What you need to do = Without omitting anything, copy every entry word for word.

Source records =
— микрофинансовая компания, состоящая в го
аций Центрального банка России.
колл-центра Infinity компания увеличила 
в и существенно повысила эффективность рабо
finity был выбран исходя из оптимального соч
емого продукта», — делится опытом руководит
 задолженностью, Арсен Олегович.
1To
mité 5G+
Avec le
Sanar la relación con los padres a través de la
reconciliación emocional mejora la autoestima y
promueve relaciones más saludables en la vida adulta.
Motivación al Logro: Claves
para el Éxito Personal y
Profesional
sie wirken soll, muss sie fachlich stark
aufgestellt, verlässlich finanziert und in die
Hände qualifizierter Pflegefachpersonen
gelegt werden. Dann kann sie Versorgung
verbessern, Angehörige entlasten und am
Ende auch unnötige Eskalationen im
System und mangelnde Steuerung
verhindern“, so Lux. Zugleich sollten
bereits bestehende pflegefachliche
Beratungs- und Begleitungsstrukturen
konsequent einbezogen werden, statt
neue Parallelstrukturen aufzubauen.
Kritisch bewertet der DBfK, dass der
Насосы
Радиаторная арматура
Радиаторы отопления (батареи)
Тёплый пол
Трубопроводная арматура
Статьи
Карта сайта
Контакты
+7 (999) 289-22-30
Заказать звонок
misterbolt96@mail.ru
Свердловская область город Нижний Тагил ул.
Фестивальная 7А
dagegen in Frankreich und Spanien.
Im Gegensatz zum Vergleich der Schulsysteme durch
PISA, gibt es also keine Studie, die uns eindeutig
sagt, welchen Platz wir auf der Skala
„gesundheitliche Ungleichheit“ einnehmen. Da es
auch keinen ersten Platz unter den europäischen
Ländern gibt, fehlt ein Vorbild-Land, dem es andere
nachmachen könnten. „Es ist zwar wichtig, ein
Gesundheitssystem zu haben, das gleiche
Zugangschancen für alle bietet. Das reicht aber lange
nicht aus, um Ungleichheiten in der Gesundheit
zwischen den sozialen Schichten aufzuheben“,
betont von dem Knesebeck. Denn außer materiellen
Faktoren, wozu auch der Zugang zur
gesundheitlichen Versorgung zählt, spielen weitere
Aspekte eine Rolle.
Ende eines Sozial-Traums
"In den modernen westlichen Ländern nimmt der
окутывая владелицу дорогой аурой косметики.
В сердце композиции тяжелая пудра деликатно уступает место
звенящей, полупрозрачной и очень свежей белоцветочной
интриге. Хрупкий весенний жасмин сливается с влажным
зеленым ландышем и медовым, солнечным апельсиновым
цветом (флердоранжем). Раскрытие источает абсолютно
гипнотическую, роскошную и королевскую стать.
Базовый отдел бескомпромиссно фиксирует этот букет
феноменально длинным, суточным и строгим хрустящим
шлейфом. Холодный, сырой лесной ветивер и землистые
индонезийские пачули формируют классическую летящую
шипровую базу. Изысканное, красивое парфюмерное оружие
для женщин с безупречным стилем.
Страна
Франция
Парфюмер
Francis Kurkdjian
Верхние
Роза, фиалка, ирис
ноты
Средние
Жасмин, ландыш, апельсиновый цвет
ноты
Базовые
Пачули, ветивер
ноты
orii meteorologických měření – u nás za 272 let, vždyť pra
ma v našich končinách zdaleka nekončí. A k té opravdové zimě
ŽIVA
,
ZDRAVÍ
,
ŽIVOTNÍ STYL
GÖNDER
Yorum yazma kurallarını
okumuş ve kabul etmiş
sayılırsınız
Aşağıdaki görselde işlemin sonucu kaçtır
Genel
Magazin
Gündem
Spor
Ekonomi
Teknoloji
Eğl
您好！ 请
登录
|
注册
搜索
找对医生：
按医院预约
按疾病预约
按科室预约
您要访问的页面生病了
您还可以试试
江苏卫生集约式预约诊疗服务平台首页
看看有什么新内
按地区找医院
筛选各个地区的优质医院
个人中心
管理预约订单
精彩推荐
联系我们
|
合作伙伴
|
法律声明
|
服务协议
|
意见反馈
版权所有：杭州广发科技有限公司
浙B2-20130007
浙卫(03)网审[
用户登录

Reply =
— микрофинансовая компания, состоящая в го
аций Центрального банка России.
колл-центра Infinity компания увеличила 
в и существенно повысила эффективность рабо
finity был выбран исходя из оптимального соч
емого продукта», — делится опытом руководит
 задолженностью, Арсен Олегович.
1To
mité 5G+
Avec le
Sanar la relación con los padres a través de la
reconciliación emocional mejora la autoestima y
promueve relaciones más saludables en la vida adulta.
Motivación al Logro: Claves
para el Éxito Personal y
Profesional
sie wirken soll, muss sie fachlich stark
aufgestellt, verlässlich finanziert und in die
Hände qualifizierter Pflegefachpersonen
gelegt werden. Dann kann sie Versorgung
verbessern, Angehörige entlasten und am
Ende auch unnötige Eskalationen im
System und mangelnde Steuerung
verhindern“, so Lux. Zugleich sollten
bereits bestehende pflegefachliche
Beratungs- und Begleitungsstrukturen
konsequent einbezogen werden, statt
neue Parallelstrukturen aufzubauen.
Kritisch bewertet der DBfK, dass der
Насосы
Радиаторная арматура
Радиаторы отопления (батареи)
Тёплый пол
Трубопроводная арматура
Статьи
Карта сайта
Контакты
+7 (999) 289-22-30
Заказать звонок
misterbolt96@mail.ru
Свердловская область город Нижний Тагил ул.
Фестивальная 7А
dagegen in Frankreich und Spanien.
Im Gegensatz zum Vergleich der Schulsysteme durch
PISA, gibt es also keine Studie, die uns eindeutig
sagt, welchen Platz wir auf der Skala
„gesundheitliche Ungleichheit“ einnehmen. Da es
auch keinen ersten Platz unter den europäischen
Ländern gibt, fehlt ein Vorbild-Land, dem es andere
nachmachen könnten. „Es ist zwar wichtig, ein
Gesundheitssystem zu haben, das gleiche
Zugangschancen für alle bietet. Das reicht aber lange
nicht aus, um Ungleichheiten in der Gesundheit
zwischen den sozialen Schichten aufzuheben“,
betont von dem Knesebeck. Denn außer materiellen
Faktoren, wozu auch der Zugang zur
gesundheitlichen Versorgung zählt, spielen weitere
Aspekte eine Rolle.
Ende eines Sozial-Traums
"In den modernen westlichen Ländern nimmt der
окутывая владелицу дорогой аурой косметики.
В сердце композиции тяжелая пудра деликатно уступает место
звенящей, полупрозрачной и очень свежей белоцветочной
интриге. Хрупкий весенний жасмин сливается с влажным
зеленым ландышем и медовым, солнечным апельсиновым
цветом (флердоранжем). Раскрытие источает абсолютно
гипнотическую, роскошную и королевскую стать.
Базовый отдел бескомпромиссно фиксирует этот букет
феноменально длинным, суточным и строгим хрустящим
шлейфом. Холодный, сырой лесной ветивер и землистые
индонезийские пачули формируют классическую летящую
шипровую базу. Изысканное, красивое парфюмерное оружие
для женщин с безупречным стилем.
Страна
Франция
Парфюмер
Francis Kurkdjian
Верхние
Роза, фиалка, ирис
ноты
Средние
Жасмин, ландыш, апельсиновый цвет
ноты
Базовые
Пачули, ветивер
ноты
orii meteorologických měření – u nás za 272 let, vždyť pra
ma v našich končinách zdaleka nekončí. A k té opravdové zimě
ŽIVA
,
ZDRAVÍ
,
ŽIVOTNÍ STYL
GÖNDER
Yorum yazma kurallarını
okumuş ve kabul etmiş
sayılırsınız
Aşağıdaki görselde işlemin sonucu kaçtır
Genel
Magazin
Gündem
Spor
Ekonomi
Teknoloji
Eğl
您好！ 请
登录
|
注册
搜索
找对医生：
按医院预约
按疾病预约
按科室预约
您要访问的页面生病了
您还可以试试
江苏卫生集约式预约诊疗服务平台首页
看看有什么新内
按地区找医院
筛选各个地区的优质医院
个人中心
管理预约订单
精彩推荐
联系我们
|
合作伙伴
|
法律声明
|
服务协议
|
意见反馈
版权所有：杭州广发科技有限公司
浙B2-20130007
浙卫(03)网审[
用户登录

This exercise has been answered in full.